Brief: Go through the records below and set each one down exactly, leaving out any pictures.

Given records:
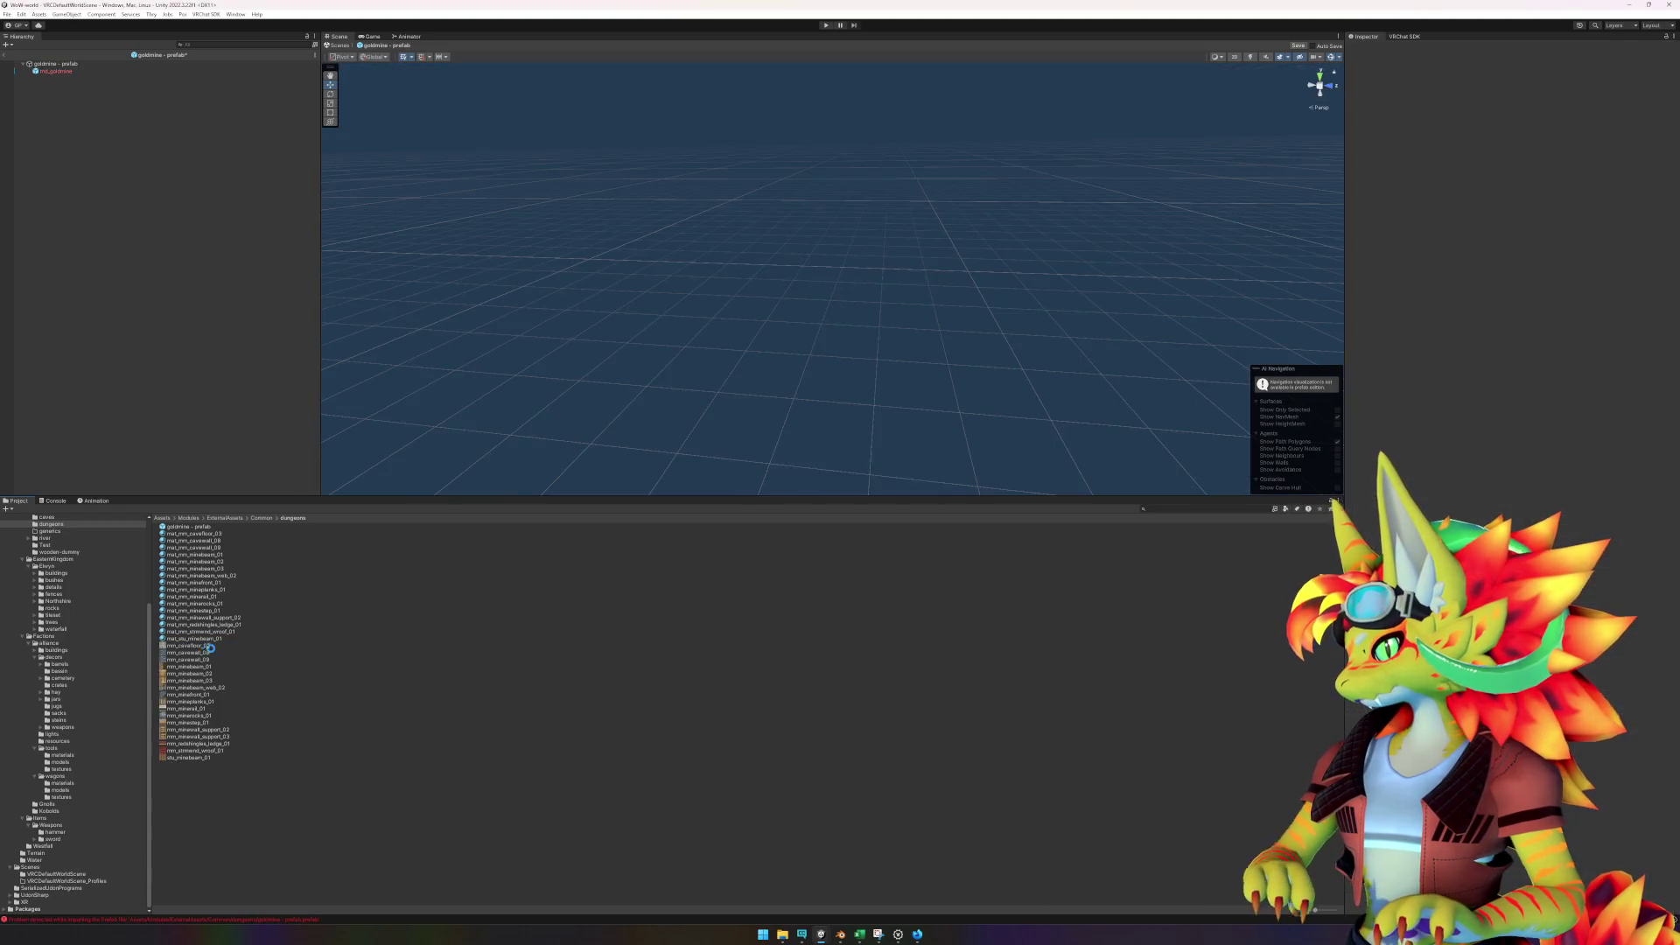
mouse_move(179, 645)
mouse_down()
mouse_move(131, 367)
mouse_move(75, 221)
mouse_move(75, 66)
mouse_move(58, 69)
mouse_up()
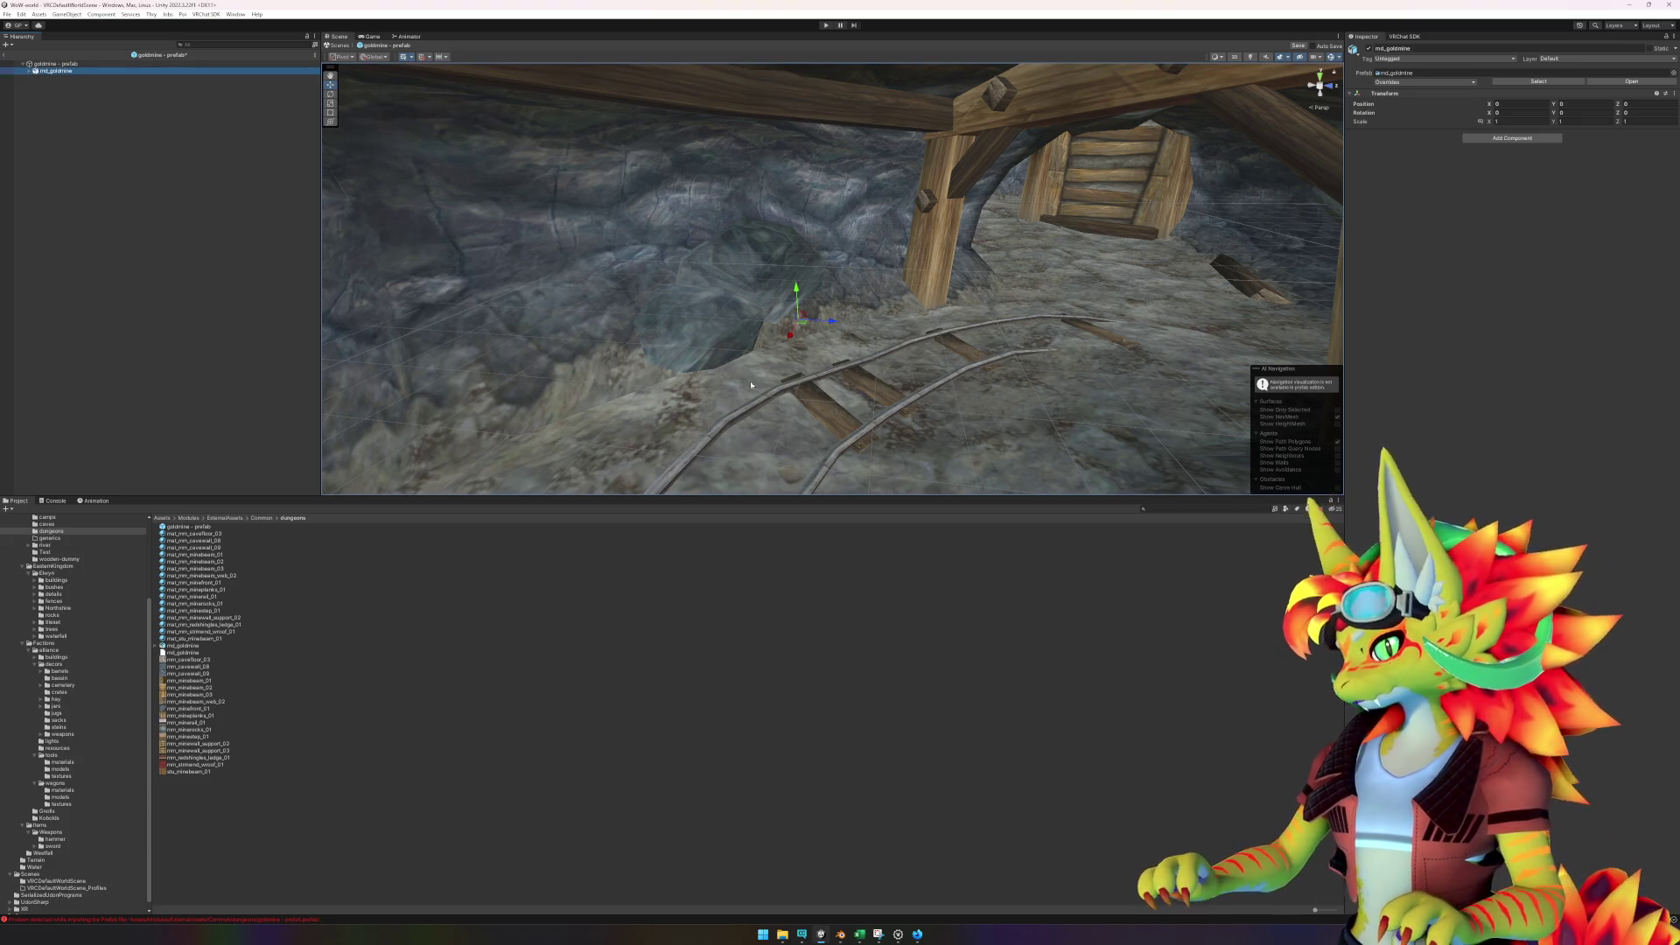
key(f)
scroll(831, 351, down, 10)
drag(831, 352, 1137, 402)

Response area:
mouse_move(179, 645)
mouse_down()
mouse_move(131, 367)
mouse_move(75, 221)
mouse_move(75, 66)
mouse_move(58, 69)
mouse_up()
key(f)
scroll(831, 351, down, 10)
drag(831, 352, 1137, 402)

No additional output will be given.